Does anyone remember the outcry 10 years ago when Amazon revolutionized the retail book market? I certainly do. I used to love going to the mall and hitting up both (yes there were two) book stores looking for something new to read. In fact, it was there that I first found the Wheel of Time by Robert Jordan and the Dresden Files from Jim Butcher, but those are whole other discussions.
Amazon effectively shut down the smaller brick and mortar shops when it came to selling books. We’ve accepted that and moved on. Amazon is now just a part of life – Prime, Video, Music, Cloud Services, and (yes) books.
Let’s examine cloud services for a moment. Speaking hypothetically, your organization owns physical servers on which you run a hypervisor, on which you run multiple other servers, on which you run services, upon which your users iterate.
Now, if you take that model and move it to a could-based service, you have other options. You don’t own the servers, worry about the virtualization, support the network, or much else, and your end users still iterate on these services. What’s the difference? You’re paying a premium (subscription fees) for someone else to maintain all that hardware on your behalf.

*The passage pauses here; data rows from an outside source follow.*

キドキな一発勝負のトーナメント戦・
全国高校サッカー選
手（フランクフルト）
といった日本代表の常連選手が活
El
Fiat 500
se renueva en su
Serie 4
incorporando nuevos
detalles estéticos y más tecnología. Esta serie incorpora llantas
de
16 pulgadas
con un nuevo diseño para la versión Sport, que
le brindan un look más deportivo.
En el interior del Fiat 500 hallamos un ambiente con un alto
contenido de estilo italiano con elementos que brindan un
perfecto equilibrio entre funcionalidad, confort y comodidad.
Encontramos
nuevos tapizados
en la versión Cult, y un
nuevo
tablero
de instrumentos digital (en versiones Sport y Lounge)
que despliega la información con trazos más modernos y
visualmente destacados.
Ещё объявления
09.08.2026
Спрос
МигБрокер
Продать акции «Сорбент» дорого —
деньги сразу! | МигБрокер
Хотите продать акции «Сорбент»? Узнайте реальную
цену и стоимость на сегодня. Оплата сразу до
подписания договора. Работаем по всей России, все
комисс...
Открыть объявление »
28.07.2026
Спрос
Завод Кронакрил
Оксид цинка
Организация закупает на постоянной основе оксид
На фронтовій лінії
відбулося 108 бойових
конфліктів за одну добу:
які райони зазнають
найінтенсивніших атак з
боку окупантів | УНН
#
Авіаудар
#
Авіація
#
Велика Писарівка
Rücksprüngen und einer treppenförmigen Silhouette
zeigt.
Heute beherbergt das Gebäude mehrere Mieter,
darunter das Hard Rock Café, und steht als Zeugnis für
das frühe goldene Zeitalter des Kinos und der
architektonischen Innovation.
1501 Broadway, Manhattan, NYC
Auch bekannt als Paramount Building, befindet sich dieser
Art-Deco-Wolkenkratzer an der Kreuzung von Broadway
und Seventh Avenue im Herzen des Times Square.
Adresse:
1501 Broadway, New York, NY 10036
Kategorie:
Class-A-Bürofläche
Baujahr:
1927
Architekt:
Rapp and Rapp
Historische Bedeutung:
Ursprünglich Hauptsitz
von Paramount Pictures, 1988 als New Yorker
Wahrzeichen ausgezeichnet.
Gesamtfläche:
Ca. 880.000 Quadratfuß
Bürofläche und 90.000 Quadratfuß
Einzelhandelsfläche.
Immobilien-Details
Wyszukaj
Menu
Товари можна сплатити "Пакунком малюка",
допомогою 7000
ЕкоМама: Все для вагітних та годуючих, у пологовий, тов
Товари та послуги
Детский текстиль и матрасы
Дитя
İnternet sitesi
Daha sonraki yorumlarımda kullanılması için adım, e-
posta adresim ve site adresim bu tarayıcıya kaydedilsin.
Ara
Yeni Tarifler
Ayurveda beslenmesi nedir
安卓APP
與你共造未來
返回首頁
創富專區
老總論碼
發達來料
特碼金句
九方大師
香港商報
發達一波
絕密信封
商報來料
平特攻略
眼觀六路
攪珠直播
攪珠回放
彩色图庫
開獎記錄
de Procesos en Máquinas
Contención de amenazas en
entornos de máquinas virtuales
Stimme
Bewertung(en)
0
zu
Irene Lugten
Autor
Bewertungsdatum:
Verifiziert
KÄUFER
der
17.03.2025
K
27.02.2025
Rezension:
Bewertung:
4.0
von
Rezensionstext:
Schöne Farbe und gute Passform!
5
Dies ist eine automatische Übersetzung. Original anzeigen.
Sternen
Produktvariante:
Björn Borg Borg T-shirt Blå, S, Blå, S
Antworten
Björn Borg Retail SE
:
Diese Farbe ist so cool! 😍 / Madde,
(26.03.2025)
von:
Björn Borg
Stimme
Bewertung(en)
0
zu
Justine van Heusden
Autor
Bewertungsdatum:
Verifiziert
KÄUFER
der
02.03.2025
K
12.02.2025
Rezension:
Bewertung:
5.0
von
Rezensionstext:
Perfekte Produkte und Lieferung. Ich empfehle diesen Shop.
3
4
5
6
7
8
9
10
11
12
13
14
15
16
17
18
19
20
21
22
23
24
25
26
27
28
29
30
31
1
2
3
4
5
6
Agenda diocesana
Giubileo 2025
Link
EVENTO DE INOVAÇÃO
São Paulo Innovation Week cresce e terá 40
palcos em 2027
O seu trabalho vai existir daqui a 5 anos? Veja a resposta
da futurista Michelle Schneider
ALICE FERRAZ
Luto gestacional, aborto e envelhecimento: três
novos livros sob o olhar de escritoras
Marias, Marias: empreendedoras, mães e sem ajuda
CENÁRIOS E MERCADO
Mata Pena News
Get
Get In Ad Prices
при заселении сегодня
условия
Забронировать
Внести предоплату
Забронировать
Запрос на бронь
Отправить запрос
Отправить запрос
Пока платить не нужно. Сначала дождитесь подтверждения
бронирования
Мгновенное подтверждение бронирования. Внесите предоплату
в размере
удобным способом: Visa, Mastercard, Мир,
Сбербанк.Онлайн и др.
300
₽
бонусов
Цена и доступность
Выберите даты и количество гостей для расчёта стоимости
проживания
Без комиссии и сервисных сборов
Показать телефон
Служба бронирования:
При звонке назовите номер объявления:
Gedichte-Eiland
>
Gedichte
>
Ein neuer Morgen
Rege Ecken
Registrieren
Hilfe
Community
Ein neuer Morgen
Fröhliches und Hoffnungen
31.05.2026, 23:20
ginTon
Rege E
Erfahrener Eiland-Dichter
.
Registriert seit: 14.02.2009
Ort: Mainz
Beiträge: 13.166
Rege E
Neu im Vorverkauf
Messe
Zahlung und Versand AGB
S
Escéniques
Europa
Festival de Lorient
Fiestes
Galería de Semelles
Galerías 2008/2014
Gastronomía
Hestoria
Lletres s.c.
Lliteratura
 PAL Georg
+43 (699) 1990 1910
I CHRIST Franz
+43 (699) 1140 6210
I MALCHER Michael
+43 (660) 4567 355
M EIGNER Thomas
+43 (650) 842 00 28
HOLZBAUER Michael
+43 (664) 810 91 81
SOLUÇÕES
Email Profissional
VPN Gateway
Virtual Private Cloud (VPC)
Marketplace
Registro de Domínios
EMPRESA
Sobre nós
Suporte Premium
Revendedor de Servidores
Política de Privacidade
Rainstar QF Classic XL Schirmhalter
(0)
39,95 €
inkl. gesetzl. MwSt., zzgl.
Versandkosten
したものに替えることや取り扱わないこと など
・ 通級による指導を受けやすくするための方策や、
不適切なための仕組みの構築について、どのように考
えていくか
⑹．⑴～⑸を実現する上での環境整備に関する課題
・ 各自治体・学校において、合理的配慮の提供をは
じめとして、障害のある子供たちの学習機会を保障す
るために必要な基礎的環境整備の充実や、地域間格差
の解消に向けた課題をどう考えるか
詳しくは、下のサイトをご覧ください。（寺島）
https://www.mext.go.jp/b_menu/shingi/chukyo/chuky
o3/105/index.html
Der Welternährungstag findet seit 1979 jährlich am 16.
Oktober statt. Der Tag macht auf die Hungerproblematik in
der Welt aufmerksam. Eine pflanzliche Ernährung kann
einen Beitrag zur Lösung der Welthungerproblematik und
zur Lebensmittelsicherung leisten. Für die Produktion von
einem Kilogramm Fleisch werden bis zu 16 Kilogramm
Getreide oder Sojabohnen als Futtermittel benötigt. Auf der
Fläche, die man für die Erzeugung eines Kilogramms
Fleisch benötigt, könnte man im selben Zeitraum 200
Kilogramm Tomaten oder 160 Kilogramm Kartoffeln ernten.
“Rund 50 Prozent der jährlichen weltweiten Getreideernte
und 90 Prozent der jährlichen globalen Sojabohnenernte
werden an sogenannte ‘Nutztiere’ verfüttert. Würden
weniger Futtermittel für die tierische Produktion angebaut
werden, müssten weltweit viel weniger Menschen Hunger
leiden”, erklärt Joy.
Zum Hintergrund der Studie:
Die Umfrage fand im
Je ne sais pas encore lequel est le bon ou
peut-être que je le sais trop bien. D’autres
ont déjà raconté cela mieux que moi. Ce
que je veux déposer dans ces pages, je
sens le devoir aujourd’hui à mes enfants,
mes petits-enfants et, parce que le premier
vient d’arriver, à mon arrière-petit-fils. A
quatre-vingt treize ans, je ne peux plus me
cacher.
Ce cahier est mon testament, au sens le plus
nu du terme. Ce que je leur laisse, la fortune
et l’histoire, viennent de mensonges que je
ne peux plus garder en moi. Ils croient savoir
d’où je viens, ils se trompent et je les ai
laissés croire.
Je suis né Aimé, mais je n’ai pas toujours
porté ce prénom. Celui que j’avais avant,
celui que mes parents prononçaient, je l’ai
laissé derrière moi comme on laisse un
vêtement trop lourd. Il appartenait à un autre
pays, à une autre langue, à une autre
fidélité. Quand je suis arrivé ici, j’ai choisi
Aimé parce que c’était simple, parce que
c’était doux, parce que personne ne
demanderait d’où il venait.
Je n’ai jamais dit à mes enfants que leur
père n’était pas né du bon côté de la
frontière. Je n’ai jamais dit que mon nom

So, does this mean that the server market is dead? Yes and no.
Servers are Dead, Long Live Servers!
But it does mean that as technology professionals, we need to spend more time looking forward for things that are coming around the bend instead of putting our heads in the ground, setting our feet, sticking our fingers in our ears and screaming, “La-la-la, I can’t hear you” when someone asks difficult questions.
So what does this mean for the next five years? I can’t say. What about the next ten years? Still can’t say. The market is in a weird place right now. Do you co-lo (a-la Rackspace), do you go private cloud (via VMware & Cisco UCS), do you go full cloud (using Amazon EC2 or Azure)? The short answer is that it all depends on your environment, organizational needs, and compliance requirements.
Long story short, take a time to review your needs. You may be paying for local servers that are no longer necessary and end up costing you more over the life of those machines.